Current Programs include:
- Business Officer Academy (BOA) - an innovative staff enrichment program that provides training, guidance and support to staff members who aspire to become business officers. The BOA is a two-year program centered on case study, small group discussions and personal interactions that allow participants to gain an understanding and appreciation of the role of the business officer at UCSD. This program is open to staff campus-wide.
- ABA Mentorship Program pairs seasoned UCSD managers from central administration and academic departments and units with newer business officers seeking to enhance their management skills and understanding of the UCSD organizational culture and to assist them in developing a network of resources on campus to facilitate their daily work.
- Academic Affairs Student Apprenticeship Program is a program designed to offer substantive, practical work-learning experiences to undergraduate and graduate students at UCSD and other local universities in the areas of business and program administration, fiscal management, human resources, information technology, academic research, and student affairs. UCSD AASAP strives to assist the University in its staff outreach and recruitment, training and development, and succession planning goals.
Contributions to the Recruitment of a Diverse Student Body/K-12: Enabling HURM Students to Achieve Success in Higher Education:
The Preuss School UCSD: The Preuss School provides a rigorous college preparatory education for motivated low-income students who will become the first in their families to graduate from college and serves as a model school to study and develop best practices in the preparation of low-income, urban students for college admission. Preuss was recently ranked sixth in the nation by Newsweek magazine among high schools regarded as the “best high schools in America”, and 8th best high school by U.S. News and World Report (http://preuss.ucsd.edu/).
Center for Research on Educational Equity, Assessment, and Teaching Excellence (CREATE), Gompers Charter Middle School (GCMS), and Lincoln High School:CREATE’s mission is to increase the number of underserved, low-income youths who are eligible for admittance to college. Using The Preuss School as the model, CREATE has extensive partnership agreements with Gompers Charter Middle School and Lincoln High School. CREATE and campus partners have collaborated to provide information to students, teachers, and parents throughout the district, especially at GCMS and Lincoln, regarding University application procedures and financial aid assistance. They also arrange visits to UCSD and other campuses so that parents and students learn first-hand about the college experience (http://create.ucsd.edu/).
Diversity Outreach Collaboration and Diversity Coordinator Program: The UCSD Diversity Outreach Collaboration is comprised of faculty, staff, postdocs, and graduate students who work with partner institutions to identify and recruit highly selectable applicants, providing personalized contact with diverse students with high potential for graduate study.

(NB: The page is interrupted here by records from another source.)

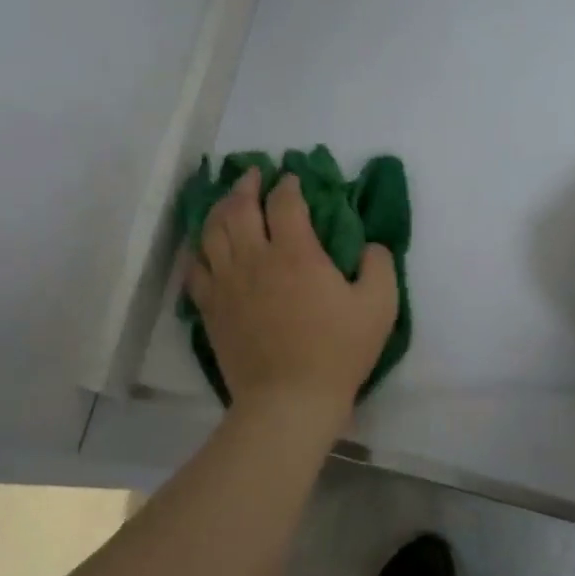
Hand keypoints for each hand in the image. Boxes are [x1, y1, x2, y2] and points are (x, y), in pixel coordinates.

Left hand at [186, 168, 397, 427]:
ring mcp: (227, 282)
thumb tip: (370, 245)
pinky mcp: (211, 307)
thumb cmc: (336, 352)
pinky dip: (198, 251)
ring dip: (219, 208)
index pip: (285, 202)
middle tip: (253, 174)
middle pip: (239, 207)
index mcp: (295, 252)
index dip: (288, 185)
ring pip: (212, 231)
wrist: (288, 401)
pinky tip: (203, 247)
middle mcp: (255, 258)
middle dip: (247, 184)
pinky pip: (195, 269)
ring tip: (227, 201)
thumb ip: (379, 266)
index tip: (292, 179)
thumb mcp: (378, 307)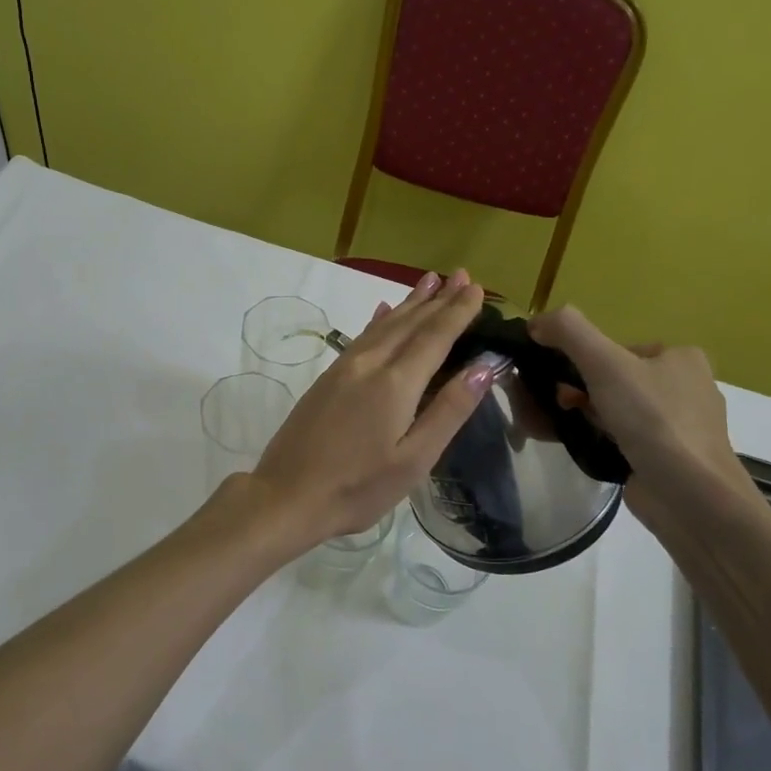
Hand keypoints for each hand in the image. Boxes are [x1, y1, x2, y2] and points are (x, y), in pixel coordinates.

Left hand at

Each department has one faculty member designated as Diversity Coordinator, whose responsibilities include active recruiting of prospective minority students. Diversity Coordinators serve as advisors on diversity issues to graduate departments, program chairs, and graduate admission committee chairs (http://ogsrweb2.ucsd.edu/divcoord/).
Graduate Student Retention and Career Development: The Office of Graduate Studies has worked with academic departments to develop best practices for student retention, including an improved graduate student orientation session and an ongoing series of workshops providing career development skills. OGS has also applied for and received a grant from the Council of Graduate Schools to examine factors which may lead some students to drop out of doctoral studies programs.